There is one key ingredient that will allow us to fully trust someone and that is self-belief. We need to realise the true value that we each have, and we need to treasure it. Of course, it’s great when other people believe in us but it’s futile if we don’t believe in ourselves, first and foremost. It’s amazing how many of us get through life without self-belief and spend our lives craving the validation of others. When it comes, it’s great. But when it doesn’t, our lives are miserable. It’s a sad state of affairs for me to admit that I only very recently started to believe in myself. I’m pretty sure that giving up alcohol allowed me to get in touch with my true feelings and has underpinned this sense of self-actualisation. I can’t say it enough, when I drank alcohol, I numbed the pain and I numbed the joy. Now that I have been completely sober for over eight months, I am experiencing the gamut of feelings. I feel more alive and I am able to appreciate all that I have. When bad feelings come, which is an inevitable part of living, I am dealing with them in a more constructive way. When shit happens, as it invariably does, I face it rather than pretend it’s not there.
No more numbing
Being able to give up something as addictive and culturally pervasive as alcohol has allowed my belief in myself to grow from a dry seed gasping for water to a young plant that is slowing sprouting leaves and will one day blossom. It’s a journey and things don’t change overnight but I am already hugely encouraged by my transformation so far. And without wanting to sound like a broken record, I do need to remind you about self-compassion and how it bolsters us in all sorts of ways. It allows us to be more forgiving of ourselves and others. In fact, for anyone dealing with an addiction of any kind, forgiveness is key to recovery.
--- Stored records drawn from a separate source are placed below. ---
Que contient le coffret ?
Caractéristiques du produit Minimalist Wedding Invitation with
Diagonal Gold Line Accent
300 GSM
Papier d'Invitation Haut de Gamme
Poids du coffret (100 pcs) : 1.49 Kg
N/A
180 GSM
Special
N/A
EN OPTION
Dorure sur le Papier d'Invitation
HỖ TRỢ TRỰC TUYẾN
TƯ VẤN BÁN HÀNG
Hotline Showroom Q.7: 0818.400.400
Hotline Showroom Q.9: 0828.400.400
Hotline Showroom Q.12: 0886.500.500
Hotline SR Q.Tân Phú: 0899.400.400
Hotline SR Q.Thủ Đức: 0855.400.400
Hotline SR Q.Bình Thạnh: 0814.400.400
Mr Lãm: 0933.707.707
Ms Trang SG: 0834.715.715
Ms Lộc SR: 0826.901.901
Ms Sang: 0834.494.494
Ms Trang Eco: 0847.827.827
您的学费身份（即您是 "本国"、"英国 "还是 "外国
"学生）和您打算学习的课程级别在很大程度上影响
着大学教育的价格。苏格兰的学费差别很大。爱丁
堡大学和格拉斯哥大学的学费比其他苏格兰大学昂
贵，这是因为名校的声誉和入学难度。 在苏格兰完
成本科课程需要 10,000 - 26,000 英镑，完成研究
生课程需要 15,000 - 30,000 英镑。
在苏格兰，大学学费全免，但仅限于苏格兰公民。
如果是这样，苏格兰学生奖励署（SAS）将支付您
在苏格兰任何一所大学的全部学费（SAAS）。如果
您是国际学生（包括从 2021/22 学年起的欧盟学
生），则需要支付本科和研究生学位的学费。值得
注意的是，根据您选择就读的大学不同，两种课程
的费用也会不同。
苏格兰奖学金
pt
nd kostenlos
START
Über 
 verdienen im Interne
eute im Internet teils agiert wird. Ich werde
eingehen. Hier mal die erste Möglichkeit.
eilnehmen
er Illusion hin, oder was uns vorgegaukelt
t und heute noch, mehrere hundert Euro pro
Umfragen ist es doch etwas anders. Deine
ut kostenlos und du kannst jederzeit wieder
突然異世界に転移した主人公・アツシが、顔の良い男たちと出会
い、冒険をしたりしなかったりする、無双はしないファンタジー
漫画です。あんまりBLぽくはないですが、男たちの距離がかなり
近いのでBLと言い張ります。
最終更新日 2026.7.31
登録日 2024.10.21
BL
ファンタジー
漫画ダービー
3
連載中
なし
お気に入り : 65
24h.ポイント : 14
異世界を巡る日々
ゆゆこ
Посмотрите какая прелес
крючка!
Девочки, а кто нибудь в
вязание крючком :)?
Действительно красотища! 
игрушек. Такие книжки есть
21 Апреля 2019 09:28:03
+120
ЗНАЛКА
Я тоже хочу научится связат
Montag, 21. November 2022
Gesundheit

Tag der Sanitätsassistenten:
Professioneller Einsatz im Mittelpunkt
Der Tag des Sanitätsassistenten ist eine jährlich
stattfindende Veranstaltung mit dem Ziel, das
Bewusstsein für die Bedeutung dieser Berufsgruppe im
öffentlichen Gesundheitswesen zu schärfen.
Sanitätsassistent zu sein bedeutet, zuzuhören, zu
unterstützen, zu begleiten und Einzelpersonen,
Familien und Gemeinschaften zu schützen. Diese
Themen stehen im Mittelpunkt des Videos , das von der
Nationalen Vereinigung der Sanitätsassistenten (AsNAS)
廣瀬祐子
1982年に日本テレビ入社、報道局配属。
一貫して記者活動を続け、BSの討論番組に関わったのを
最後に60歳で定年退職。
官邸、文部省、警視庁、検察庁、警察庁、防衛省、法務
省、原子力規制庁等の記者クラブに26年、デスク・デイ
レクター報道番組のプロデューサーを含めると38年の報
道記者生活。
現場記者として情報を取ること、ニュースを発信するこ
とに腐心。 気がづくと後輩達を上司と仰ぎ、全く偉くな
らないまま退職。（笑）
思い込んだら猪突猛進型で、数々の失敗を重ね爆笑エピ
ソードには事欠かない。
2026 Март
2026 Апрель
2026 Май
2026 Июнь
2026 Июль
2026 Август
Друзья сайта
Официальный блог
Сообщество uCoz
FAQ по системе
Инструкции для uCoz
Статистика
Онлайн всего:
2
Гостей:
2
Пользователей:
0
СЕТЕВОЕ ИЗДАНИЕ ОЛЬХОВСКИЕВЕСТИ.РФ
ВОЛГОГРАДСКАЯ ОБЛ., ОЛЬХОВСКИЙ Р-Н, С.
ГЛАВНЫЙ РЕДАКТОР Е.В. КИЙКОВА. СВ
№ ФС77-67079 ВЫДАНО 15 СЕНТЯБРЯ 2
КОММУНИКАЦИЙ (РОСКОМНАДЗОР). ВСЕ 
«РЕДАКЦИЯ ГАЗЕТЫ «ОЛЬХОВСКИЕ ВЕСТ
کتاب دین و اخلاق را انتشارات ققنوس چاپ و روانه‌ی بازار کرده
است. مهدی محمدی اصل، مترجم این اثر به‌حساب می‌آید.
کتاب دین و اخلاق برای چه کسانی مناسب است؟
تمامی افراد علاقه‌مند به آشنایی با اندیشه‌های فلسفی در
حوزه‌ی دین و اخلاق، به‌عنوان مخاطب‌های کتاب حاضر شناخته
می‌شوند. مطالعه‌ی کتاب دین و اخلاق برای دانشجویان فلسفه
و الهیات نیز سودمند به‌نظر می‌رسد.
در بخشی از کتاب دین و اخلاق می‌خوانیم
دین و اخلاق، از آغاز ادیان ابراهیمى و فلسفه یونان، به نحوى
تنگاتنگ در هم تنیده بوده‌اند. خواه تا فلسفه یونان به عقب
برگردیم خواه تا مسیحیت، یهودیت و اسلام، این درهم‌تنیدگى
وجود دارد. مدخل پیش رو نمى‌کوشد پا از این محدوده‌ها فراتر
When we believe in ourselves, we become powerful. We gain a confidence that enables us to trust our inner self. We can allow ourselves to be guided by intuition because we are in touch with it. We will not be swayed by external forces because our truth is clear to us. So, when that friend starts to bitch, we have the strength and the sensitivity to steer the conversation in a direction that will result in both parties feeling more secure in the friendship. We can work on growing that friendship into something meaningful and lasting and while we’re at it, feel damn good about ourselves. I truly believe that if we’re not kind to others, we cannot be kind to ourselves. And I will leave you this week with food for thought from the wonderful poet and civil rights activist, Maya Angelou who said:
I don’t trust people who don’t love themselves and tell me, ‘I love you.’ … There is an African saying which is: Be careful when a naked person offers you a shirt.
Thanks, as always, for taking the time to read this week’s offering.